Extracted page text data:
════════════════
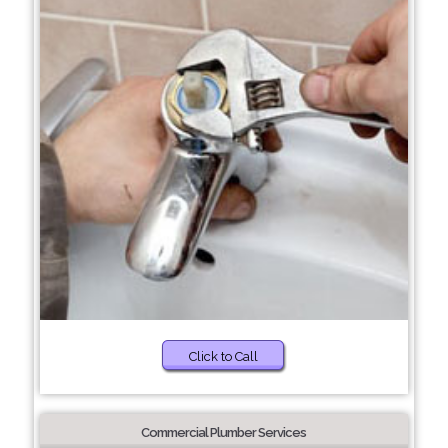
Click to Call
Commercial Plumber Services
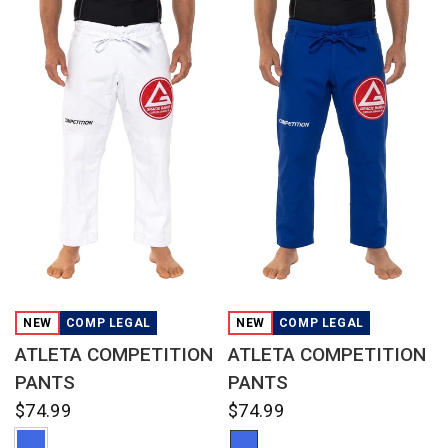
QUICK VIEW
QUICK VIEW
NEW
COMP LEGAL
NEW
COMP LEGAL
ATLETA COMPETITION
ATLETA COMPETITION
PANTS
PANTS
$74.99
$74.99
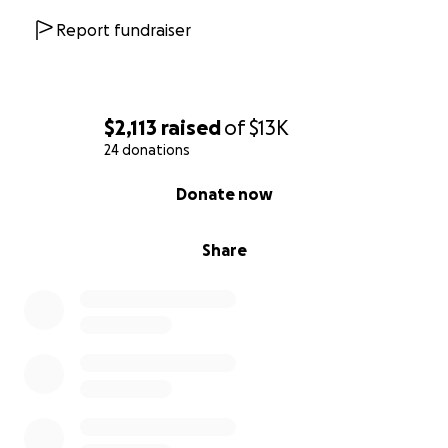
Report fundraiser
$2,113
raised
of
$13K
24 donations
0% complete
Donate now
Share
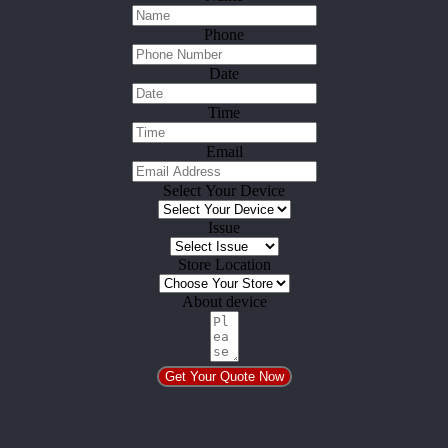
Phone
Date
Time
Email
Select Your Device
Issue
Store Location
About device
Get Your Quote Now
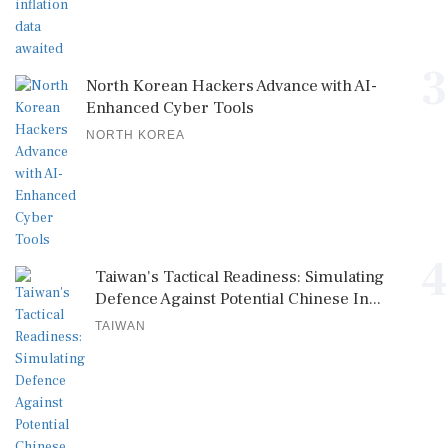
3
North Korean Hackers Advance with AI-
Enhanced Cyber Tools
NORTH KOREA
4
Taiwan's Tactical Readiness: Simulating
Defence Against Potential Chinese In...
TAIWAN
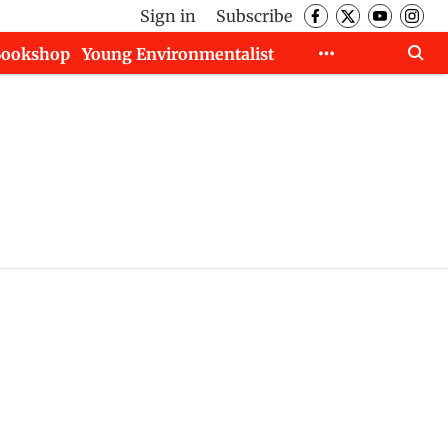
Sign in
Subscribe
Bookshop
Young Environmentalist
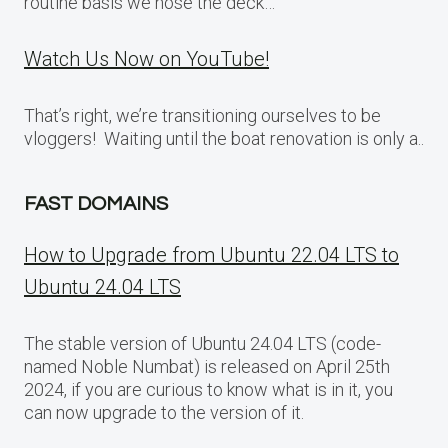
routine basis we hose the deck…
Watch Us Now on YouTube!
That’s right, we’re transitioning ourselves to be
vloggers! Waiting until the boat renovation is only a..
FAST DOMAINS
How to Upgrade from Ubuntu 22.04 LTS to
Ubuntu 24.04 LTS
The stable version of Ubuntu 24.04 LTS (code-
named Noble Numbat) is released on April 25th
2024, if you are curious to know what is in it, you
can now upgrade to the version of it.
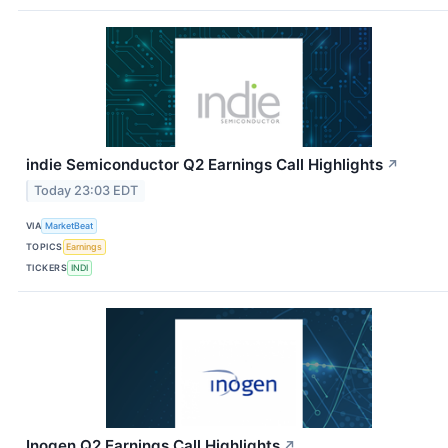
indie Semiconductor Q2 Earnings Call Highlights
↗
Today 23:03 EDT
VIA
MarketBeat
TOPICS
Earnings
TICKERS
INDI
Inogen Q2 Earnings Call Highlights
↗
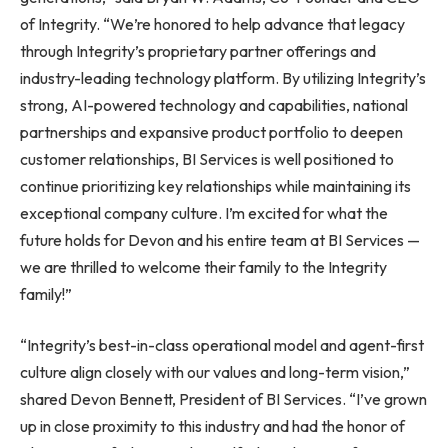
of Integrity. “We’re honored to help advance that legacy
through Integrity’s proprietary partner offerings and
industry-leading technology platform. By utilizing Integrity’s
strong, AI-powered technology and capabilities, national
partnerships and expansive product portfolio to deepen
customer relationships, BI Services is well positioned to
continue prioritizing key relationships while maintaining its
exceptional company culture. I’m excited for what the
future holds for Devon and his entire team at BI Services —
we are thrilled to welcome their family to the Integrity
family!”
“Integrity’s best-in-class operational model and agent-first
culture align closely with our values and long-term vision,”
shared Devon Bennett, President of BI Services. “I’ve grown
up in close proximity to this industry and had the honor of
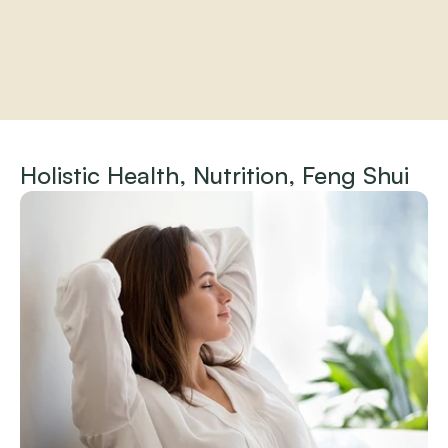
Home
About
Holistic Health, Nutrition, Feng Shui
Practitioners
Services
Programs
Store
Resources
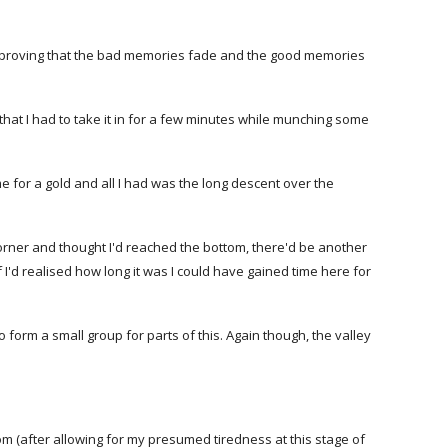
Thus proving that the bad memories fade and the good memories
 that I had to take it in for a few minutes while munching some
ime for a gold and all I had was the long descent over the
corner and thought I'd reached the bottom, there'd be another
 if I'd realised how long it was I could have gained time here for
o form a small group for parts of this. Again though, the valley
om (after allowing for my presumed tiredness at this stage of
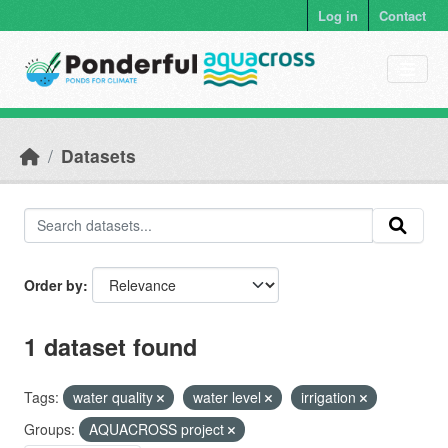
Skip to main content
Log in
Contact
Datasets
Order by
1 dataset found
Tags:
water quality
water level
irrigation
Groups:
AQUACROSS project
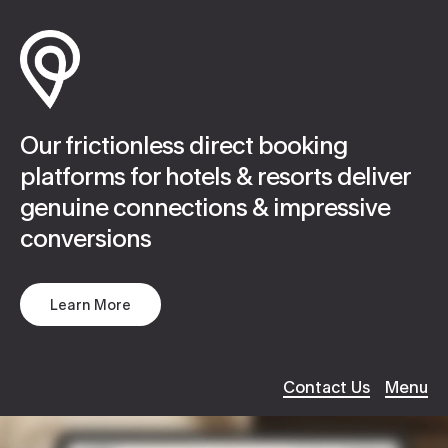
Work
Website Design
Our frictionless direct booking
About
Hosting / Servers
platforms for hotels & resorts deliver
genuine connections & impressive
Services
Digital Support
ABOUT
conversions
Culture
Creative Content
Our Work
Learn More
About Us
Client
Applications
Services
Careers
Search Optimiza
Contact Us
Menu
Brand Story
Journal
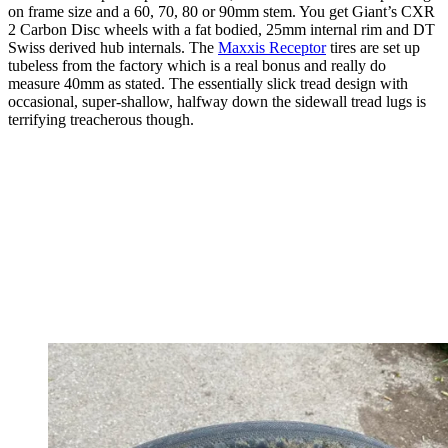
on frame size and a 60, 70, 80 or 90mm stem. You get Giant’s CXR
2 Carbon Disc wheels with a fat bodied, 25mm internal rim and DT
Swiss derived hub internals. The
Maxxis Receptor
tires are set up
tubeless from the factory which is a real bonus and really do
measure 40mm as stated. The essentially slick tread design with
occasional, super-shallow, halfway down the sidewall tread lugs is
terrifying treacherous though.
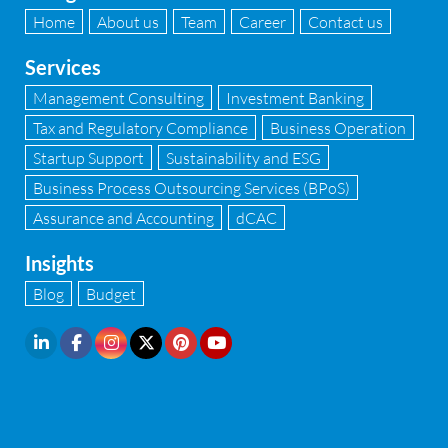
Home
About us
Team
Career
Contact us
Services
Management Consulting
Investment Banking
Tax and Regulatory Compliance
Business Operation
Startup Support
Sustainability and ESG
Business Process Outsourcing Services (BPoS)
Assurance and Accounting
dCAC
Insights
Blog
Budget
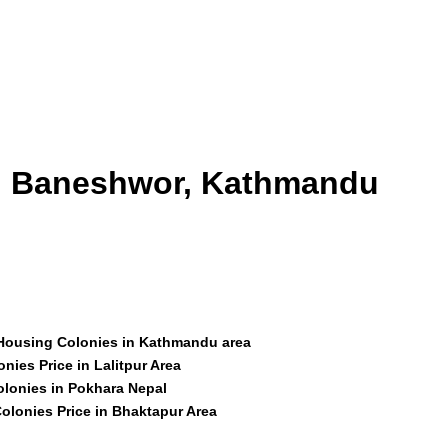
id Baneshwor, Kathmandu
 Housing Colonies in Kathmandu area
nies Price in Lalitpur Area
olonies in Pokhara Nepal
olonies Price in Bhaktapur Area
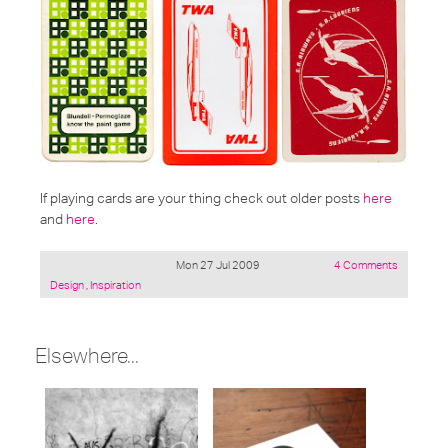
If playing cards are your thing check out older posts
here
and
here
.
Mon 27 Jul 2009
4 Comments
Posted
Design
,
Inspiration
under:
Elsewhere...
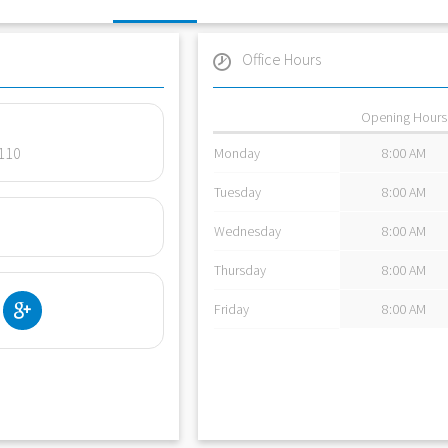
Office Hours
Opening Hours
4110
Monday
8:00 AM
Tuesday
8:00 AM
Wednesday
8:00 AM
Thursday
8:00 AM
Friday
8:00 AM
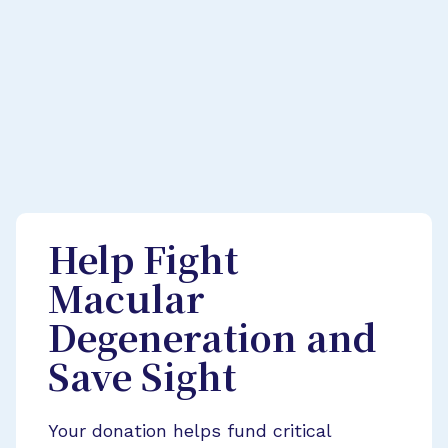
Help Fight
Macular
Degeneration and
Save Sight
Your donation helps fund critical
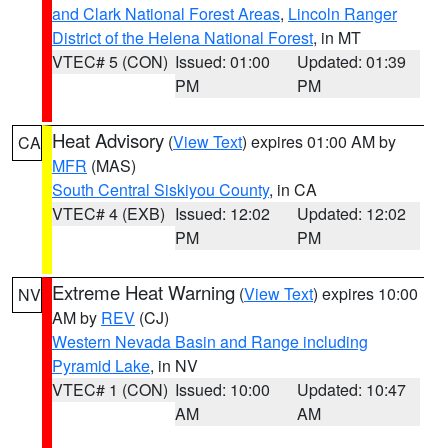
and Clark National Forest Areas
,
Lincoln Ranger
District of the Helena National Forest
, in MT
VTEC# 5 (CON)
Issued: 01:00
Updated: 01:39
PM
PM
Heat Advisory
(
View Text
) expires 01:00 AM by
CA
MFR
(MAS)
South Central Siskiyou County
, in CA
VTEC# 4 (EXB)
Issued: 12:02
Updated: 12:02
PM
PM
Extreme Heat Warning
(
View Text
) expires 10:00
NV
AM by
REV
(CJ)
Western Nevada Basin and Range including
Pyramid Lake
, in NV
VTEC# 1 (CON)
Issued: 10:00
Updated: 10:47
AM
AM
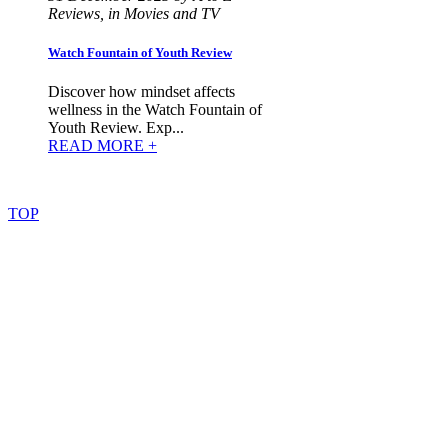
Reviews, in Movies and TV
Watch Fountain of Youth Review
Discover how mindset affects
wellness in the Watch Fountain of
Youth Review. Exp...
READ MORE +
©
2022
–
2025
AtoZReviews.com.
All
rights
reserved.
TOP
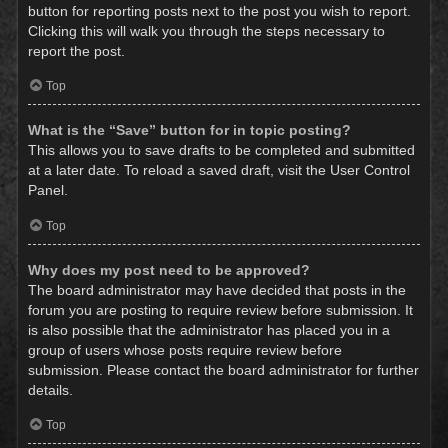
button for reporting posts next to the post you wish to report.
Clicking this will walk you through the steps necessary to
report the post.
Top
What is the “Save” button for in topic posting?
This allows you to save drafts to be completed and submitted
at a later date. To reload a saved draft, visit the User Control
Panel.
Top
Why does my post need to be approved?
The board administrator may have decided that posts in the
forum you are posting to require review before submission. It
is also possible that the administrator has placed you in a
group of users whose posts require review before
submission. Please contact the board administrator for further
details.
Top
════════════════
Work task:
If a line above holds the string "Highlights", return it as it stands.

Final answer:
indie Semiconductor Q2 Earnings Call Highlights
Inogen Q2 Earnings Call Highlights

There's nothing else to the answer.